### Your objective
Please restate the data below word for word, omitting all images.
※
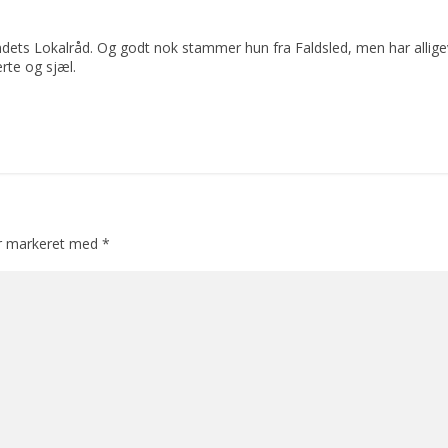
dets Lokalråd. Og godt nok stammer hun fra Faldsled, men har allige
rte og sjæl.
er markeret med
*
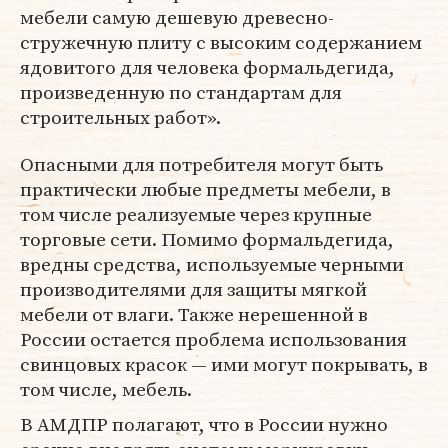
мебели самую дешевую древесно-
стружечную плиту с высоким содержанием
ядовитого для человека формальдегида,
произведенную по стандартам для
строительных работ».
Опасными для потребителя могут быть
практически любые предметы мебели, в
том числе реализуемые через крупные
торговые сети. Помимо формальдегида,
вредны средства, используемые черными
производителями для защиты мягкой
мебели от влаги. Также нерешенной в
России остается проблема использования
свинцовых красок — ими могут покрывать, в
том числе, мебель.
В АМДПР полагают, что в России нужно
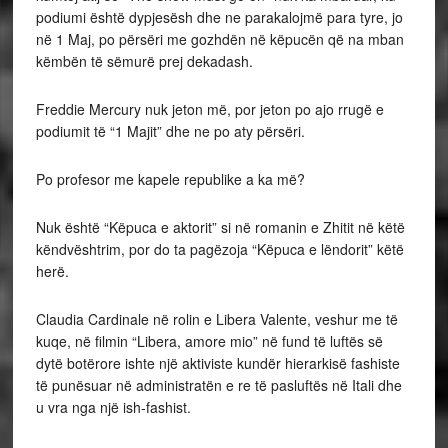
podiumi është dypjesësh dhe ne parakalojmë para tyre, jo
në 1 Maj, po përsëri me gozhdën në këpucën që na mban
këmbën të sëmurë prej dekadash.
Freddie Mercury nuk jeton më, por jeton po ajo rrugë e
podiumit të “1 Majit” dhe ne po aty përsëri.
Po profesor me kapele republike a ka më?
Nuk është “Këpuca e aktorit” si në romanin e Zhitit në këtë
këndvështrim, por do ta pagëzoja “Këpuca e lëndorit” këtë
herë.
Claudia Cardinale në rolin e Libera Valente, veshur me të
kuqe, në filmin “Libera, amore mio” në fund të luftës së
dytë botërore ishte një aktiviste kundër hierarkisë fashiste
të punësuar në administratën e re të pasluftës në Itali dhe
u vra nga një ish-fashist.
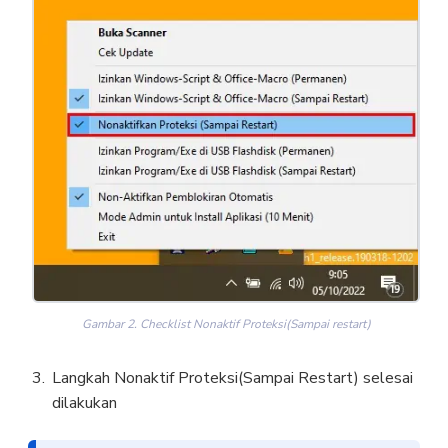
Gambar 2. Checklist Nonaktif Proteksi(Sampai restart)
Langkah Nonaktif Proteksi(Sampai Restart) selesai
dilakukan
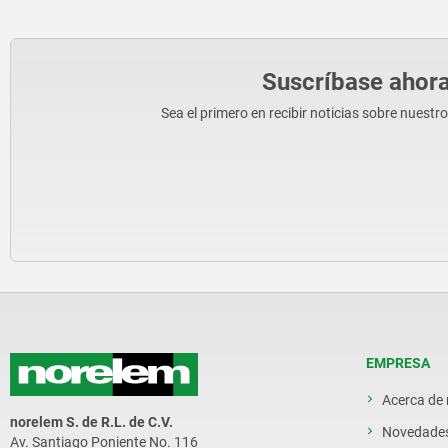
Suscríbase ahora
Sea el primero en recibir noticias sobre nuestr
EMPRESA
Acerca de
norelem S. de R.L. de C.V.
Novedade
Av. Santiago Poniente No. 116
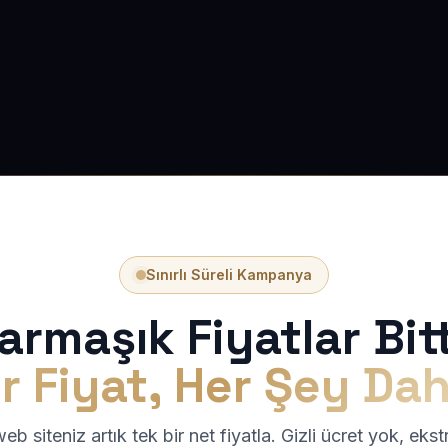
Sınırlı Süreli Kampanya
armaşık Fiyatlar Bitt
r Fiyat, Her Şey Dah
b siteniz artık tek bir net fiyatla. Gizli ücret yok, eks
※
### Written solution
dets Lokalråd. Og godt nok stammer hun fra Faldsled, men har allige
rte og sjæl.
er markeret med
*
мебели самую дешевую древесно-
стружечную плиту с высоким содержанием
ядовитого для человека формальдегида,
произведенную по стандартам для
строительных работ».
Опасными для потребителя могут быть
практически любые предметы мебели, в
том числе реализуемые через крупные
торговые сети. Помимо формальдегида,
вредны средства, используемые черными
производителями для защиты мягкой
мебели от влаги. Также нерешенной в
России остается проблема использования
свинцовых красок — ими могут покрывать, в
том числе, мебель.
В АМДПР полагают, что в России нужно
podiumi është dypjesësh dhe ne parakalojmë para tyre, jo
në 1 Maj, po përsëri me gozhdën në këpucën që na mban
këmbën të sëmurë prej dekadash.
Freddie Mercury nuk jeton më, por jeton po ajo rrugë e
podiumit të “1 Majit” dhe ne po aty përsëri.
Po profesor me kapele republike a ka më?
Nuk është “Këpuca e aktorit” si në romanin e Zhitit në këtë
këndvështrim, por do ta pagëzoja “Këpuca e lëndorit” këtë
herë.
Claudia Cardinale në rolin e Libera Valente, veshur me të
kuqe, në filmin “Libera, amore mio” në fund të luftës së
dytë botërore ishte një aktiviste kundër hierarkisë fashiste
të punësuar në administratën e re të pasluftës në Itali dhe
u vra nga një ish-fashist.
Gambar 2. Checklist Nonaktif Proteksi(Sampai restart)
Langkah Nonaktif Proteksi(Sampai Restart) selesai
dilakukan
Suscríbase ahora
Sea el primero en recibir noticias sobre nuestr
EMPRESA
Acerca de
norelem S. de R.L. de C.V.
Novedade
Av. Santiago Poniente No. 116
Sınırlı Süreli Kampanya
armaşık Fiyatlar Bitt
r Fiyat, Her Şey Dah
b siteniz artık tek bir net fiyatla. Gizli ücret yok, eks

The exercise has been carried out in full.